▸ **WORK TO COMPLETE**: Please count the lines in the material below that include "class". Reply with the number alone.

START RECORDS SHOWN

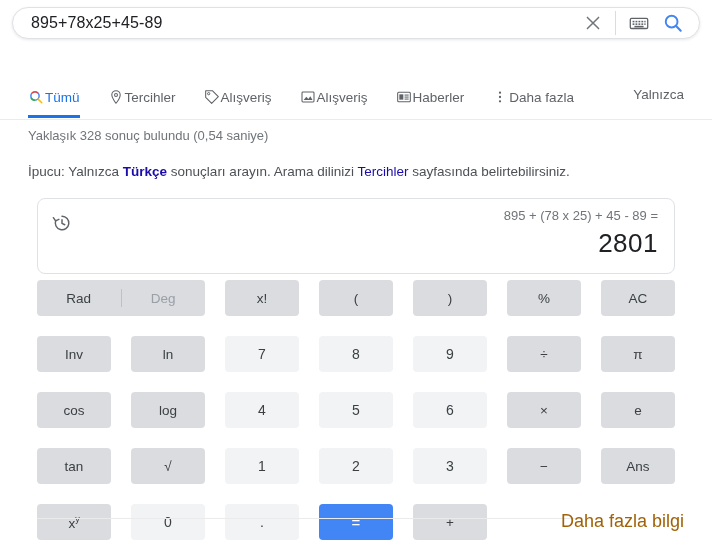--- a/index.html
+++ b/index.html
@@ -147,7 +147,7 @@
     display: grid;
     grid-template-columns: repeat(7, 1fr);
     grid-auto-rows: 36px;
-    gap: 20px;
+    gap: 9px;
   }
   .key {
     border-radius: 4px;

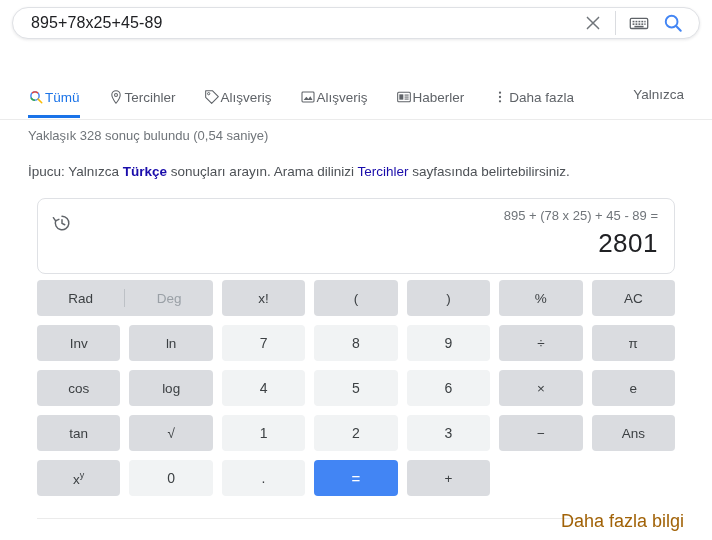--- a/index.html
+++ b/index.html
@@ -341,6 +341,7 @@
     <div class="key">%</div>
     <div class="key">AC</div>
     <div class="key">Inv</div>
+    <div class="key">sin</div>
     <div class="key">ln</div>
     <div class="key digit">7</div>
     <div class="key digit">8</div>

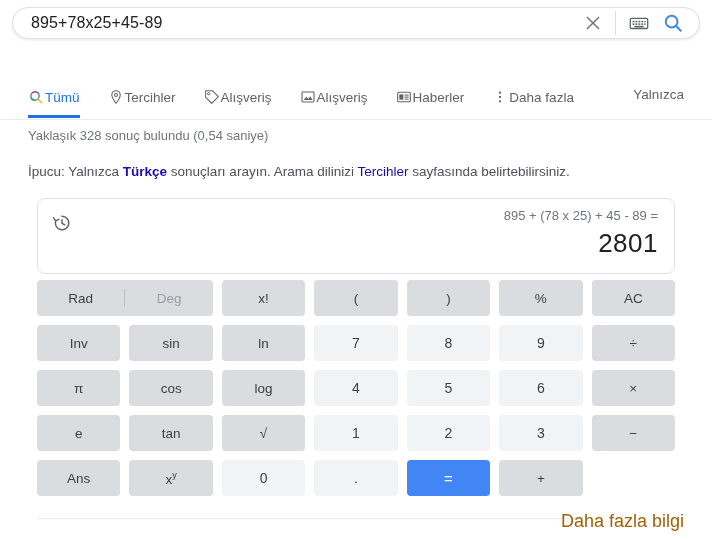--- a/index.html
+++ b/index.html
@@ -362,6 +362,7 @@
     <div class="key digit">3</div>
     <div class="key">−</div>
     <div class="key">Ans</div>
+    <div class="key">EXP</div>
     <div class="key">
       <span>x<sup>y</sup></span>
     </div>

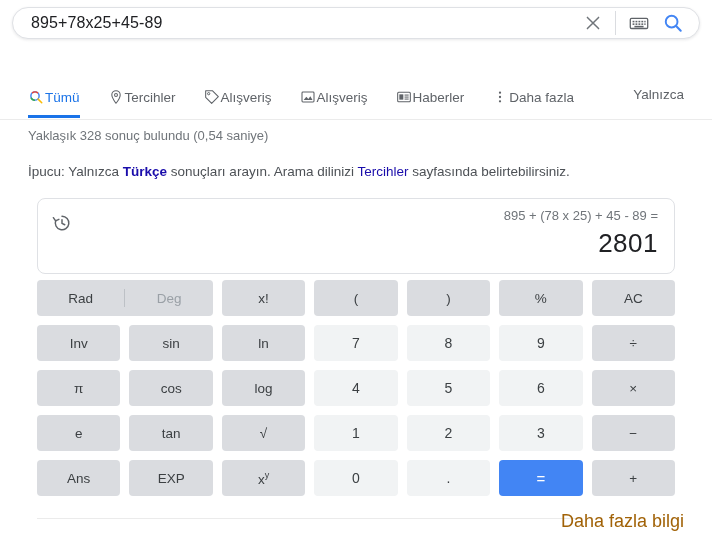--- a/index.html
+++ b/index.html
@@ -194,8 +194,8 @@
   .more-info {
     position: absolute;
     right: 28px; top: 511px;
-    color: #a16207;
-    font-size: 18px;
+    color: #15803d;
+    font-size: 15px;
     cursor: pointer;
   }
 </style>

END RECORDS SHOWN

▸ **YOUR SOLUTION**: 12